START Text passage

Vernon is a village in Shiawassee County in the U.S. state of Michigan. The population was 738 at the 2020 census. The village is located within Vernon Township.

==History==
A post office has been in operation in Vernon since 1842. Vernon was platted in 1850, and took its name from Vernon Township.

==Geography==
According to the United States Census Bureau, the village has a total area of 0.71 sqmi, of which 0.69 sqmi is land and 0.02 sqmi is water.

==Demographics==

Historical population
| Census | Pop. | Note | %± |
| 1880 | 554 |  | — |
| 1890 | 585 |  | 5.6% |
| 1900 | 536 |  | −8.4% |
| 1910 | 435 |  | −18.8% |
| 1920 | 417 |  | −4.1% |
| 1930 | 496 |  | 18.9% |
| 1940 | 507 |  | 2.2% |
| 1950 | 678 |  | 33.7% |
| 1960 | 754 |  | 11.2% |
| 1970 | 818 |  | 8.5% |
| 1980 | 1,008 |  | 23.2% |
| 1990 | 913 |  | −9.4% |
| 2000 | 847 |  | −7.2% |
| 2010 | 783 |  | −7.6% |
| 2020 | 738 |  | −5.7% |
U.S. Decennial Census

===2010 census===
As of the census of 2010, there were 783 people, 292 households, and 223 families residing in the village. The population density was 1134.8 PD/sqmi. There were 317 housing units at an average density of 459.4 /sqmi. The racial makeup of the village was 97.3% White, 0.1% African American, 0.5% Native American, 0.1% Asian, 1.1% from other races, and 0.8% from two or more races. Hispanic or Latino of any race were 2.6% of the population.

There were 292 households, of which 38.0% had children under the age of 18 living with them, 58.6% were married couples living together, 12.0% had a female householder with no husband present, 5.8% had a male householder with no wife present, and 23.6% were non-families. 20.5% of all households were made up of individuals, and 7.2% had someone living alone who was 65 years of age or older. The average household size was 2.68 and the average family size was 3.07.

The median age in the village was 38.7 years. 27.2% of residents were under the age of 18; 5% were between the ages of 18 and 24; 26.5% were from 25 to 44; 27.7% were from 45 to 64; and 13.7% were 65 years of age or older. The gender makeup of the village was 48.3% male and 51.7% female.

END Text passage
START Dataset records

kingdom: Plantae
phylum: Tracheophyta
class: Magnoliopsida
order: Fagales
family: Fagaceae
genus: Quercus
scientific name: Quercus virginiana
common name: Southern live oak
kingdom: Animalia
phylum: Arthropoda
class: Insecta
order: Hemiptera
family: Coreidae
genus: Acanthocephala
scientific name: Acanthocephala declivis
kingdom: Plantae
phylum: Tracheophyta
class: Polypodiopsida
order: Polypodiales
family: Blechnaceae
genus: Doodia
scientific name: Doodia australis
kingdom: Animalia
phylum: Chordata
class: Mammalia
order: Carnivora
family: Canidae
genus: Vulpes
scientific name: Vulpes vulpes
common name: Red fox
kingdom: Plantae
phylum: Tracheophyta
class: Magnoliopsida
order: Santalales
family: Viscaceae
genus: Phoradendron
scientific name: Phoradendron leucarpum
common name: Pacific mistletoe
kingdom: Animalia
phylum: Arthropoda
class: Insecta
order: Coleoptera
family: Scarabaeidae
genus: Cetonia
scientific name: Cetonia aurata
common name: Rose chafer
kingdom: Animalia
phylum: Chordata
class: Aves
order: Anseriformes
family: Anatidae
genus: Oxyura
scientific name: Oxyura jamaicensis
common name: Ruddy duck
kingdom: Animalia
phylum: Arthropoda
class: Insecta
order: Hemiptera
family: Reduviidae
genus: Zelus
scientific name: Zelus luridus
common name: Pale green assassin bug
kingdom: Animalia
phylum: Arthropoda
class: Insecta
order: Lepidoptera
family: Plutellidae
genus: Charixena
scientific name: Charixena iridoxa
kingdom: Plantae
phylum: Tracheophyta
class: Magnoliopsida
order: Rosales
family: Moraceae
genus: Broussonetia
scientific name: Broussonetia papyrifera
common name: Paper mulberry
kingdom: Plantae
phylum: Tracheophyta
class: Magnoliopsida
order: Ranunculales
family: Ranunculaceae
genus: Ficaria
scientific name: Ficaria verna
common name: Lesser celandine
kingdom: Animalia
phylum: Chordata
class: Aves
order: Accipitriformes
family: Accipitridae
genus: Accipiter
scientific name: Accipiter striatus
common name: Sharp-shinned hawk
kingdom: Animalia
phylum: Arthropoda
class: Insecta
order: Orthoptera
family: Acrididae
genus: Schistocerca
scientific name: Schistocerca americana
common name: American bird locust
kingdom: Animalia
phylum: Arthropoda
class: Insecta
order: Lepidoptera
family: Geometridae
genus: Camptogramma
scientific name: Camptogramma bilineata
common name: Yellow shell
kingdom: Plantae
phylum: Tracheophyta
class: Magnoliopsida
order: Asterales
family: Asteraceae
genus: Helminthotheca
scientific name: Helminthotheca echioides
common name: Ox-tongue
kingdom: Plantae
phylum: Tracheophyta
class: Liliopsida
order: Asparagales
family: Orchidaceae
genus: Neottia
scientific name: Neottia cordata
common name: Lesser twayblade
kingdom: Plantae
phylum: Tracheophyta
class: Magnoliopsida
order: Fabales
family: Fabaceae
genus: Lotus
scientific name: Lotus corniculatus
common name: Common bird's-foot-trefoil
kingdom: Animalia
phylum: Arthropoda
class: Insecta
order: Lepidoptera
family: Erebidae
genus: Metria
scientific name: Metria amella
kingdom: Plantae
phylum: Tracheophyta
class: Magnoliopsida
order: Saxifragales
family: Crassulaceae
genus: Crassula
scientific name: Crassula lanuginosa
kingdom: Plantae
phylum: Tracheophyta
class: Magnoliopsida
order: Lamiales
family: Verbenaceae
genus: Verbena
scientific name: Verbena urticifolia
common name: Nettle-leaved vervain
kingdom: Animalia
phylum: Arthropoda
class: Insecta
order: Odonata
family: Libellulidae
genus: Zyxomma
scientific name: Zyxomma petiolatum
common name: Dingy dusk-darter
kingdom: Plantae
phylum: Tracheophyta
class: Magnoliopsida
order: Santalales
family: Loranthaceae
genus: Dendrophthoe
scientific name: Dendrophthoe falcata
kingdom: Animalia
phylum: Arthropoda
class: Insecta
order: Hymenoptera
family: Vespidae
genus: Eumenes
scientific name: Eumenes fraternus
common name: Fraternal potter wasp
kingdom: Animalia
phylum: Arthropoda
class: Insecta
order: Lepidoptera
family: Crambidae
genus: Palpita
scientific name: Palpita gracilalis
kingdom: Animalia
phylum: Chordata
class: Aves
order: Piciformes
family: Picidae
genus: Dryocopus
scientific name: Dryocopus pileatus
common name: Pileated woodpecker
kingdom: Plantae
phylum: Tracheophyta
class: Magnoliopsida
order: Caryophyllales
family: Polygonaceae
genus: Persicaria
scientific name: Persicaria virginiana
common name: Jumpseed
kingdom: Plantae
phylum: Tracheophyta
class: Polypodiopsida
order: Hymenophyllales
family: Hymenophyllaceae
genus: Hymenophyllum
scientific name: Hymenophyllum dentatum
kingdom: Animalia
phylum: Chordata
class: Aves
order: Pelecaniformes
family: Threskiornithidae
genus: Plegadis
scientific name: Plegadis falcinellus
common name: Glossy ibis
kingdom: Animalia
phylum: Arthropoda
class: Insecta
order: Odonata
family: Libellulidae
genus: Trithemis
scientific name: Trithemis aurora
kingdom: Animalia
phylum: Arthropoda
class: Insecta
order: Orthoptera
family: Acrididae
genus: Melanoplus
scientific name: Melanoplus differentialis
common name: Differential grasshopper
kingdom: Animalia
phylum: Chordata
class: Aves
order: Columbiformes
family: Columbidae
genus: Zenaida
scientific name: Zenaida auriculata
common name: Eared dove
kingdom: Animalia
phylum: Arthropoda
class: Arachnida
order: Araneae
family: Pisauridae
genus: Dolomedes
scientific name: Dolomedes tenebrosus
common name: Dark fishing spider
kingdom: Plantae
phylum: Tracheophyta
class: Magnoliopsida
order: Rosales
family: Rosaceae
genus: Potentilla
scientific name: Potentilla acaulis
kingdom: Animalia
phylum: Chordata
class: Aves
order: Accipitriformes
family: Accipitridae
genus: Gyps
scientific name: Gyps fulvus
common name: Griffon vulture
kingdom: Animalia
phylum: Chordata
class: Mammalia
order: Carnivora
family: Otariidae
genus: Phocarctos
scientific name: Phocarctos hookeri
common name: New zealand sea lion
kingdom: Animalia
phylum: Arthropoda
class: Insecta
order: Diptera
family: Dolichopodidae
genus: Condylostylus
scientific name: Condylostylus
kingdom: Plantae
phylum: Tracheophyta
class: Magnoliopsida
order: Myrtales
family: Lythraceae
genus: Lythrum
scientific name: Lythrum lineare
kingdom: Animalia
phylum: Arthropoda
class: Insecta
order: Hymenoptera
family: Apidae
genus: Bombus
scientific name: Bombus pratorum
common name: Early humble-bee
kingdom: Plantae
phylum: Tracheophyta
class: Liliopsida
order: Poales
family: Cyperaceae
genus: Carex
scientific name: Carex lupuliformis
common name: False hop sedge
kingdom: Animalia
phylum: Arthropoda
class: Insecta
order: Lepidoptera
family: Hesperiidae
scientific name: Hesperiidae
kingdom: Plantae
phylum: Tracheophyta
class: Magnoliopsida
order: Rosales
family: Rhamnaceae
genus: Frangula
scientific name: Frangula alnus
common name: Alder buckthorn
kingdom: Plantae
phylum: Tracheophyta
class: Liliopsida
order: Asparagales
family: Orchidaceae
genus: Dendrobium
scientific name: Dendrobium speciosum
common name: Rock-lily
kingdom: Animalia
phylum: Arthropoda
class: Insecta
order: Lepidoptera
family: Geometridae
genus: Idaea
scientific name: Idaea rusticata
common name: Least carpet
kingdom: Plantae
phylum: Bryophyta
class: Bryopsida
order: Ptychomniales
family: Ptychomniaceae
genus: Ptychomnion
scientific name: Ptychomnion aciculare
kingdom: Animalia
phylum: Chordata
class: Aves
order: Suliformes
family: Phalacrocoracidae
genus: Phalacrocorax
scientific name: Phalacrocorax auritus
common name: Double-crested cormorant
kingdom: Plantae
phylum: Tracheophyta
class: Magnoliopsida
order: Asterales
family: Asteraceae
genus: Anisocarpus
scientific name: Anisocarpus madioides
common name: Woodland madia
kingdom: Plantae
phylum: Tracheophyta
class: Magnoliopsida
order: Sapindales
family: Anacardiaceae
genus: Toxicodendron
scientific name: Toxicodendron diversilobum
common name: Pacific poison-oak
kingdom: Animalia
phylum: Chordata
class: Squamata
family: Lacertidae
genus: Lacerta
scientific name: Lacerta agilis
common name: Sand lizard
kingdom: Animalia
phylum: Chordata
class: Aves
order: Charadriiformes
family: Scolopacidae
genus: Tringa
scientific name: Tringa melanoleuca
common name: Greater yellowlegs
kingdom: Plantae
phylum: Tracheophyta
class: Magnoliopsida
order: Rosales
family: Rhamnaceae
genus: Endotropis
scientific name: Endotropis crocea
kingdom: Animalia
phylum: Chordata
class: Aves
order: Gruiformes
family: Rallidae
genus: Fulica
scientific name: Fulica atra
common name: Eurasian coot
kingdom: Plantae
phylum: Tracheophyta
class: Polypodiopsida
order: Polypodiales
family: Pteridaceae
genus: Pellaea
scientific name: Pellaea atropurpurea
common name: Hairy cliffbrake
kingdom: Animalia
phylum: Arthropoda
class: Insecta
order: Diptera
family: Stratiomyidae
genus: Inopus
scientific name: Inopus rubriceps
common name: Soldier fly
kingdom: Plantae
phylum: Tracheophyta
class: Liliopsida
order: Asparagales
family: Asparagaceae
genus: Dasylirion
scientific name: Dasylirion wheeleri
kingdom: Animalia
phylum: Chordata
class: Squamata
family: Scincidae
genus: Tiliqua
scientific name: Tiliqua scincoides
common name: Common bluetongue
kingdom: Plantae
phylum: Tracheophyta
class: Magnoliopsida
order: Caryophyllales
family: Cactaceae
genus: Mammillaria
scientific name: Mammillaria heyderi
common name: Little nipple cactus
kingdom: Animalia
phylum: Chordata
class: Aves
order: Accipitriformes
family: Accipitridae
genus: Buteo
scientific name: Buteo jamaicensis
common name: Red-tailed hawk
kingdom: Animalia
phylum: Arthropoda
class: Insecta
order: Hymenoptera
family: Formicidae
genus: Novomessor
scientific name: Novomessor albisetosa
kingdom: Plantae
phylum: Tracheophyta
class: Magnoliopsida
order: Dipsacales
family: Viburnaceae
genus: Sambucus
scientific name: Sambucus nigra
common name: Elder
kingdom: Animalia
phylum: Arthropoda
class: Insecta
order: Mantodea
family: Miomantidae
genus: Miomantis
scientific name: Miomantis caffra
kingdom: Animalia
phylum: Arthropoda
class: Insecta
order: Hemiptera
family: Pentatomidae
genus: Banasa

END Dataset records

**Work request**
Continue the article on the village of Vernon, Michigan, picking up after its final sentence, "The gender makeup of the village was 48.3% male and 51.7% female."

**Exercise answer**
===2000 census===
As of the census of 2000, there were 847 people, 308 households, and 248 families residing in the village. The population density was 1,180.0 PD/sqmi. There were 315 housing units at an average density of 438.8 /sqmi. The racial makeup of the village was 97.87% White, 0.12% African American, 0.71% Native American, 0.12% Asian, 0.24% from other races, and 0.94% from two or more races. Hispanic or Latino of any race were 1.77% of the population.

There were 308 households, out of which 37.3% had children under the age of 18 living with them, 62.7% were married couples living together, 12.7% had a female householder with no husband present, and 19.2% were non-families. 14.6% of all households were made up of individuals, and 6.8% had someone living alone who was 65 years of age or older. The average household size was 2.75 and the average family size was 3.03.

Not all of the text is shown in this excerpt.